Data is useless unless it allows us to make better decisions. Capitalising on modern capabilities in sensing technologies, cloud computing and programming is what allows us to join all of this together in platforms like Mercury.
Looking wider, with the increasing availability of intelligent tools – such as drills that record the location, angle and depth that the bit travels, to wrenches that record the torque, time and place of their use – we can now create a full audit trail of work being done, improving safety, enabling regulatory assurance and demonstrating long-term value for money.
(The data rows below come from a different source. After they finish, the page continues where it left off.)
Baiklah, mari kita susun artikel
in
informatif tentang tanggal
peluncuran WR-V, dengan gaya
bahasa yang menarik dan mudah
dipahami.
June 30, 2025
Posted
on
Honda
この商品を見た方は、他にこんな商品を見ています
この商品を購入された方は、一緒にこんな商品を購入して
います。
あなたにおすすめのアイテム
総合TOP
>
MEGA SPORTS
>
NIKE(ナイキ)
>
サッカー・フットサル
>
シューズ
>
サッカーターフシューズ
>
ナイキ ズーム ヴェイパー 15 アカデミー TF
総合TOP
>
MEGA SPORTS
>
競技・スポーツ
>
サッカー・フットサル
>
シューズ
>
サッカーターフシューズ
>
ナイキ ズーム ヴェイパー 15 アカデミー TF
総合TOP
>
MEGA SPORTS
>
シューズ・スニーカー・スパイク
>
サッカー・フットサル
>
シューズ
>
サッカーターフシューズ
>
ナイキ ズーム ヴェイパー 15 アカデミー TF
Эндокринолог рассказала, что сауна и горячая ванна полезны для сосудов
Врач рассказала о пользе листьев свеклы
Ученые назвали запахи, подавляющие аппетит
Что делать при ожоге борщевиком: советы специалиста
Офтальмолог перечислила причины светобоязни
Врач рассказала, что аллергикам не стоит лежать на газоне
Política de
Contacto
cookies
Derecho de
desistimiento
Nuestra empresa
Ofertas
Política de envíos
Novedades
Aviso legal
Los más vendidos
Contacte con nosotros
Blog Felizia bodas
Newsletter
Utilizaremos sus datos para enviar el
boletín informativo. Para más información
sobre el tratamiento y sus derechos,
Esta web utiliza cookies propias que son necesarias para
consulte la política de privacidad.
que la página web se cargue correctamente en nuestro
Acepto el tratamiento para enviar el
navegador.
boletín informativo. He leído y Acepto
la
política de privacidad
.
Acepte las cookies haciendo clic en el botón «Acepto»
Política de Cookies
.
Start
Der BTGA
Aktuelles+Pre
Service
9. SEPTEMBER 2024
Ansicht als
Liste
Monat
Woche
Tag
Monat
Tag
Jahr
Combining the data on one platform allows us to easily analyse and model the data to, for example, enable engineers to identify potential issues early on, allowing advice on operational interventions to be provided to tram drivers and control room staff. It also enables trend analysis which may indicate emerging issues with individual components, or highlight inconsistencies due to unforeseen effects of maintenance interventions.
Similarly, having all this data for interrogation in one place allows for modelling of extreme events by creating a digital twin of the asset. If it is detected that a particular weather event is responsible for certain asset failures, analysis engines can replicate the effects of similar occurrences going forward in a safe environment. Linking in future weather forecasts, engineers can predict ‘hot spots’, providing assurance during and after major events and using predictive models to inform operational and maintenance decisions.
Big data is no longer a buzzword. It is becoming part of the ‘business as usual’ in transport and is already a major part of our everyday lives, from weather forecasts to advice on travel modes, traffic conditions and the prediction of arrival times. For light rail, the access, analysis and the use of data will result in more efficient, reliable, and sustainable systems contributing to making light rail more affordable and supporting the case for future investment.
This article is adapted from a presentation given at the 2019 EU Light Rail congress in Brussels.
Article appeared originally in TAUT 985 (January 2020).